L’exécution du contrat : attention aux écrits et aux modifications

Dans l’affaire Panzini Conseil inc. et Société en commandite Foyer St-Laurent, 2014 QCCS 1146, le Tribunal avait à décider de la portée d’un contrat de services professionnels, ainsi que de la responsabilité du professionnel pour certains retards vécus en cours de projet.

Les faits

Au début des années 2000, Émile Ghattas (« Ghattas ») souhaite faire bâtir une résidence pour personnes âgées. Au printemps 2001, il pense avoir trouvé un terrain à Ville Saint-Laurent. Pour s’assurer du potentiel du terrain, on le réfère à Michel-Ange Panzini (« Panzini »), architecte. Panzini confirme que le terrain a le potentiel voulu. Éventuellement, Ghattas remporte les enchères pour l’achat du terrain. Société en commandite Foyer St-Laurent (« Foyer St-Laurent »), société créée par Ghattas, deviendra officiellement propriétaire du terrain à la fin octobre 2002.

• [CONSIGNE] Pourriez-vous poursuivre le texte sur l'affaire Panzini Conseil et Foyer St-Laurent à partir de sa dernière phrase ? Ces données proviennent d'une autre source que le texte.

• [DONNÉES EXTRAITES]

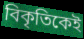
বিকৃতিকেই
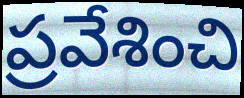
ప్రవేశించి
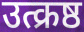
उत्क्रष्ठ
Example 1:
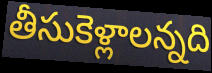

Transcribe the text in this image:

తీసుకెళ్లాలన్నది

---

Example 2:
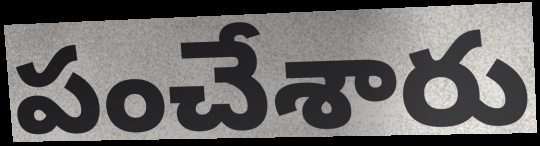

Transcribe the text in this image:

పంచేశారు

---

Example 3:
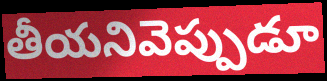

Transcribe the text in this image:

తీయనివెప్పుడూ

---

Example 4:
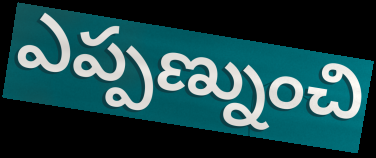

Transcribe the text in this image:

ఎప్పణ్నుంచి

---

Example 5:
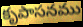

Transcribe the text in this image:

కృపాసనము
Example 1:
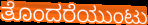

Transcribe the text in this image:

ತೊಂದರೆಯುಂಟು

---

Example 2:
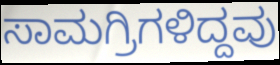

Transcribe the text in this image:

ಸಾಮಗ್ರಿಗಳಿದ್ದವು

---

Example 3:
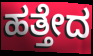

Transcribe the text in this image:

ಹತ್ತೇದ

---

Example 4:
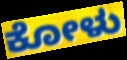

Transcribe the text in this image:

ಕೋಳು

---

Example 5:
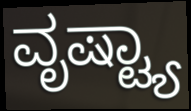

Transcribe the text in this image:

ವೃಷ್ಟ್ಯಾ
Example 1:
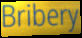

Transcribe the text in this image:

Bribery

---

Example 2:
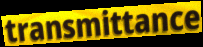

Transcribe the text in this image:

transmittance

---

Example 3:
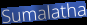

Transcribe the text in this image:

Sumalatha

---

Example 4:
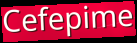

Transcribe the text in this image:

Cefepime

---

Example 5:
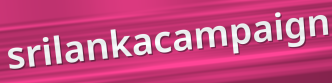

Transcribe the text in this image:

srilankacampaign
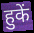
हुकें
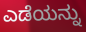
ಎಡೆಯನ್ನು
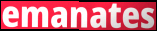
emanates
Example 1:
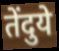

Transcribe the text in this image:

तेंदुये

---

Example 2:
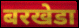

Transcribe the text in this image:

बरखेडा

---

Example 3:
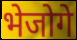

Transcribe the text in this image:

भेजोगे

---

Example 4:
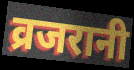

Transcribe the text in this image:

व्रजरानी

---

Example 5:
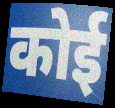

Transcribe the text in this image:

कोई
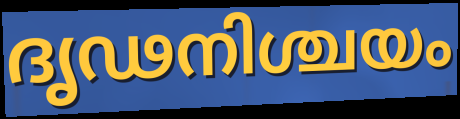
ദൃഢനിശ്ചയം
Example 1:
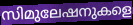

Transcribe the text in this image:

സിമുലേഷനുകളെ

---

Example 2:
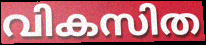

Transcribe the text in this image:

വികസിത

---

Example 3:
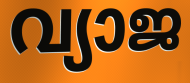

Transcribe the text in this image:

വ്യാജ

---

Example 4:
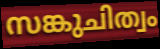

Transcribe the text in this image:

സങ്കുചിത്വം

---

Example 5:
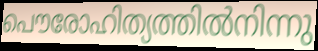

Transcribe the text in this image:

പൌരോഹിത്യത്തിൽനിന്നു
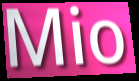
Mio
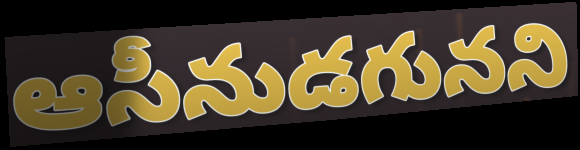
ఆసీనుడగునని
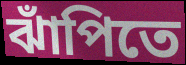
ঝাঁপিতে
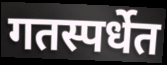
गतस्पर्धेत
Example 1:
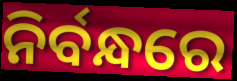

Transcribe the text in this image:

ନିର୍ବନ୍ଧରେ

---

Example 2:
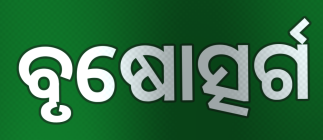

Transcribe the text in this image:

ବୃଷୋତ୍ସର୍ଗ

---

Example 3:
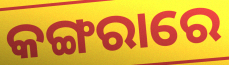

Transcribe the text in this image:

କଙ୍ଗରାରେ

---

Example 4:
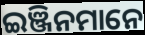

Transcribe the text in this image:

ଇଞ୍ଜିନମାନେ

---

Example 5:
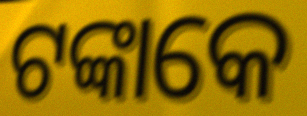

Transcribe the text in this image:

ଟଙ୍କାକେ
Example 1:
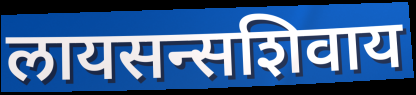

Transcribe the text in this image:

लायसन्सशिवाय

• [RÉPONSE]
Parallèlement, Ghattas demande à Panzini d’être l’architecte de son projet et lui demande de préparer une offre de services. Panzini fait parvenir une offre de services au nom de sa société d’architecte, Panzini Conseil inc. (« Panzini Conseil »). Ni l’offre de services, ni le contrat qui interviendra entre les parties ne contiennent d’échéancier. Il s’agit d’un contrat à forfait.

Panzini fait face à des embuches. Entre autres, Foyer St-Laurent n’a pas encore terminé ses programmes[1]. Panzini réalise des esquisses préliminaires pour la mi-février 2003, mais des changements doivent constamment être apportés.

Le fils de Ghattas s’implique dans le projet et demande à Panzini de lui fournir un échéancier de paiement. Panzini lui transmet un échéancier dont les paiements sont échelonnés en fonction de l’avancement des travaux. Cet échéancier prévoit l’obtention du permis de construction pour février 2004 et le début des travaux d’excavation pour l’hiver 2004. Lors du procès, Foyer St-Laurent prétendra qu’il n’y avait pas eu d’entente sur un tel échéancier.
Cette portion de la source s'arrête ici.